Rebooting James Thurber’s classic short story about an mundane man whose boring day is punctuated by imaginary greatness, Stiller leaves almost all of the book’s actual mundanity behind.

Eventual acts of daring are indistinguishable from flights of fancy in this version. In fact, Mitty’s secret life is less secret and more a sequence of stunning dares; the pathos of a sad-sack with a mind of gold is replaced by a midlife-crisis/coming-of-age hybrid that will appeal to any rut-stuck Gen-Xer.

The film is indescribably lovely to look at though.

Each new location is more charming and inviting than the last, each new experience more daring and enticing than anything Mitty, or I, could dream up.

Who knew Greenland was so cute, or escaping an erupting volcano so invigorating?

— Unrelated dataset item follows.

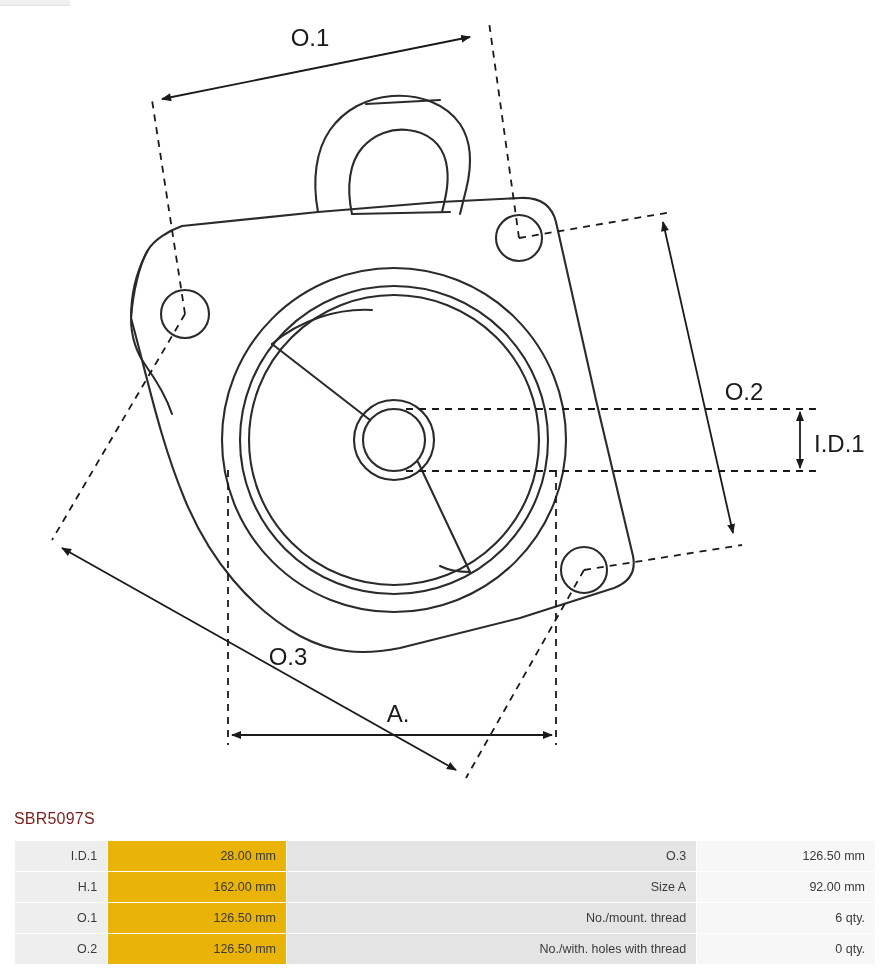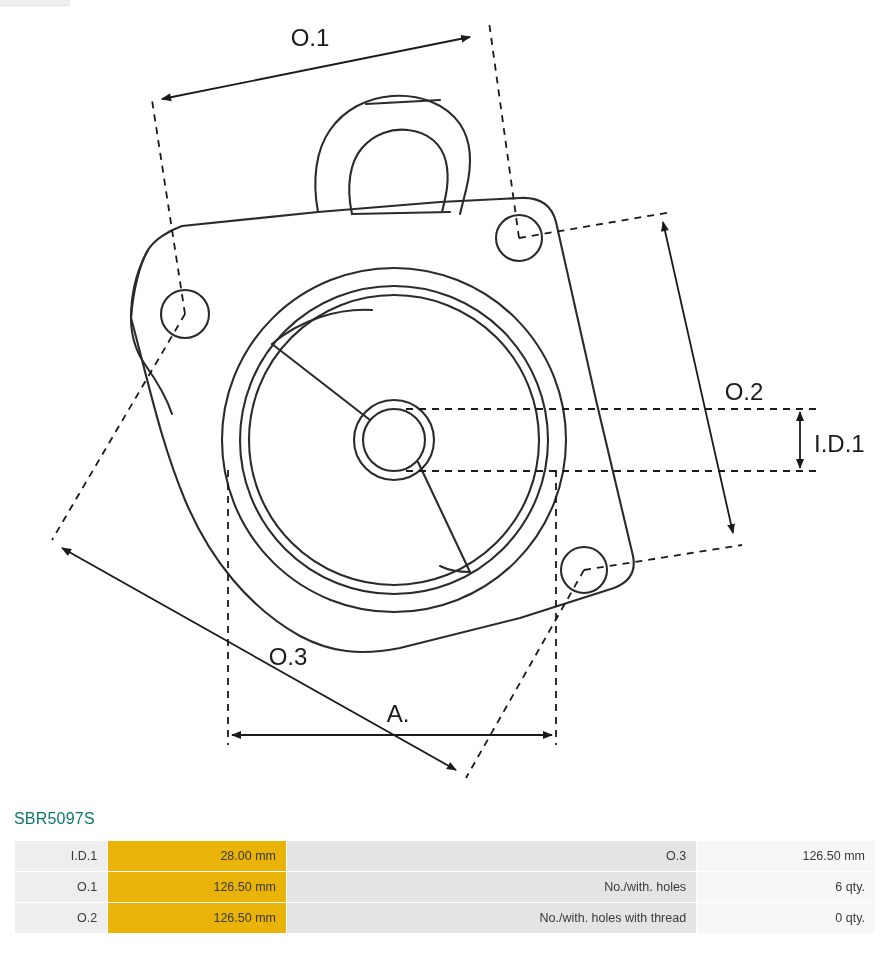"SBR5097S" .part-title { color: #0f766e -> #7f1d1d }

It’s hard not to feel inspired when Mitty finally girds up his loins and straps on a back pack, but there’s something ridiculously glib about it too.

Flights to Afghanistan don’t come cheap – or at all, these days – but in Stiller’s fantasy of self discovery there is no bank balance too small nor stretch of Earth too great for the intrepid human spirit.

And when Mitty finally finds his way to the roof of the world to meet his guru on the mountain top (shaggy, world worn Penn is perfect in this role) it’s less triumphant than it could be.

Hammering home the film’s a trite “be in the moment” message, it all feels a little too heavy handed to be really moving.

Even so, there’s something sweetly charming about distances Mitty travels – the volcanoes he rides and wilds seas he tames – to bring himself back to life and Stiller does justice to the journey, at least.